With the Canadian federal election less than two weeks away, only one of the top six parties has definitively opposed COVID vaccine passports and vowed to repeal them if elected; Maxime Bernier’s People’s Party of Canada.
The other parties – Justin Trudeau’s Liberal Party of Canada, Erin O’Toole’s Conservative Party, Jagmeet Singh’s New Democrat Party, Yves-François Blanchet’s Bloc Québécois, Annamie Paul’s Green Party of Canada – have either expressed support for vaccine passports or not made a definitive statement on the issue.
The People’s Party’s COVID policy takes a strong stance against vaccine passports and includes a plan that details how the party intends to repeal and oppose vaccine passports and mandates if elected.
“Governments don’t want to admit that they were wrong and are imposing increasingly authoritarian measures on the population, including vaccine passports,” the People’s Party states in its COVID policy. “Both the vaccinated and the unvaccinated will suffer under a regime of segregation, constant control, and surveillance. It is illusory to believe that the virus can be eradicated. We have to learn to live with it, without destroying our way of life in the process.”
The People’s Party also notes that “both the vaccinated and the unvaccinated can get infected and transmit the virus, which negates the rationale for segregation and vaccine passports.”

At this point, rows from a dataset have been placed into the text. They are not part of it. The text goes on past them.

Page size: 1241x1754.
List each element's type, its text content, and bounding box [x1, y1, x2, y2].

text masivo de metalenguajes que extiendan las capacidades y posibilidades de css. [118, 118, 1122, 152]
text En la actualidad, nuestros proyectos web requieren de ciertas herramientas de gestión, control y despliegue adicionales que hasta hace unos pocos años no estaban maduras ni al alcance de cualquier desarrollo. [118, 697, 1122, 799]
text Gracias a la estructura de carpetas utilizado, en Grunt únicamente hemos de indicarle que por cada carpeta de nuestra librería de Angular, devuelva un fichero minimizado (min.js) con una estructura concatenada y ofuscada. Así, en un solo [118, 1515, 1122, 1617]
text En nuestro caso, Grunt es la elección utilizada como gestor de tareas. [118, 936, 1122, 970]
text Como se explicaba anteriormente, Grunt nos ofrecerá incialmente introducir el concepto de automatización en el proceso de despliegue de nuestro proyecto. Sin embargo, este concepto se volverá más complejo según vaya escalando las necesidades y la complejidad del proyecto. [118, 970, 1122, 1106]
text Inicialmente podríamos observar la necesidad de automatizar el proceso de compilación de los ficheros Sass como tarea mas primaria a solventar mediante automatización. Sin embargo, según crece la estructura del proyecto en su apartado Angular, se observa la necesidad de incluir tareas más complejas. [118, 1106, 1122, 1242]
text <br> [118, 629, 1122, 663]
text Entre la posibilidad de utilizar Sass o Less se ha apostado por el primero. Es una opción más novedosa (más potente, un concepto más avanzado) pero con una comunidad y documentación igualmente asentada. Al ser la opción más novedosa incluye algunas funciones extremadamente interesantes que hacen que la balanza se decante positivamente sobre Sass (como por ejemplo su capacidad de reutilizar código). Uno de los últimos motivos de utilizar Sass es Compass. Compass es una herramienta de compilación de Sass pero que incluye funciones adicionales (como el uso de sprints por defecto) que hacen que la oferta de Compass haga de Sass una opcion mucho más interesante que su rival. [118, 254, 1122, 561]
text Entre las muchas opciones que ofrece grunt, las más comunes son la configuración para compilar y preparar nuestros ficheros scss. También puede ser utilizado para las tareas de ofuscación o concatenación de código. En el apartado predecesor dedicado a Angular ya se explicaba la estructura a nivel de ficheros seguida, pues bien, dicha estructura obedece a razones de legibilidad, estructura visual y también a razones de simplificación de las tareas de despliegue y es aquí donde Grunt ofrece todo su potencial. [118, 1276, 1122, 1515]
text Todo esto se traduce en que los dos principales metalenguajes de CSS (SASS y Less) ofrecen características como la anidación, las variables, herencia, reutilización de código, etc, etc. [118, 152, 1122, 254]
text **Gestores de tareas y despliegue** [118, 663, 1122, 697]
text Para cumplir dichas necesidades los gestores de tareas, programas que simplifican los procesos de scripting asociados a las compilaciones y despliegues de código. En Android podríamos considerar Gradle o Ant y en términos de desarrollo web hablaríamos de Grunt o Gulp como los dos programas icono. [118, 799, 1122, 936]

If elected, the People’s Party has promised to:
- Repeal vaccine passports for travelers
- Repeal vaccine mandates and regular testing for federal civil servants and workers in federally regulated industries
- Oppose vaccine mandates and passports imposed by provincial governments and support individuals and groups that challenge such measures in court
In addition to this strong stance against vaccine passports and mandates, the People’s Party has also vowed to promote an approach to the pandemic that “guarantees the freedom of Canadians to make decisions based on informed consent, and rejects coercion and discrimination.”
The People’s Party also promises to not follow the recommendations of the World Health Organization (WHO) – a group whose recommendations have been used by Big Tech to justify the mass censorship of debate and dissent on a wide range of COVID-related topics.
To achieve this, the party vows to fire the Chief Public Health Officer of Canada Theresa Tam if elected and replace her with “someone who will work with provincial agencies to implement a rational approach to the pandemic, instead of following the recommendations of the World Health Organization.”
Bernier has consistently reiterated the People’s Party’s strong stance against vaccine passports by displaying banners with a “No Vax Passports” slogan during campaign stops, speaking out against vaccine passports, and attending vaccine passport protests.
“Vaccine passports are inefficient, unconstitutional and immoral,” Bernier told True North in August. “They will not prevent the spread of the virus because we now know that vaccinated people can also spread it. They would create two types of citizens with different rights. I don’t want to live in a ’show-me-your-papers’ society. If that happens, whether you are vaccinated or not will be irrelevant. Everyone will lose their freedoms and suffer in a surveillance and police state.”
By contrast, Trudeau’s Liberals have promised a $1 billion COVID-19 proof-of-vaccination fund to assist provinces in developing and implementing their own systems. Trudeau has described provincial vaccine passports as an “interim measure, that will perhaps last a year or so” before federal vaccine passports are promised to support businesses that are sued for forcing vaccine passports.
O’Toole’s Conservatives and Singh’s New Democrats have also expressed support for a federal vaccine passport while Blanchet’s Bloc Québécois supports vaccine passports for international travel.
Paul’s Green Party has yet to make a definitive statement on vaccine passports. In August, Paul questioned the Liberals’ motives in announcing a plan for mandatory vaccination two days before calling an election and called for information on “how the plan will accommodate people with legitimate reasons for not getting vaccinated.”
Local Green Party candidates have given conflicting answers on vaccine passports. Simcoe North Green Party candidate Krystal Brooks stated “I believe vaccine passports should be mandatory for essential workers to decrease the spread” while Kootenay-Columbia Green Party candidate Rana Nelson said “We, as in the Green Party, are not going to force vaccines.”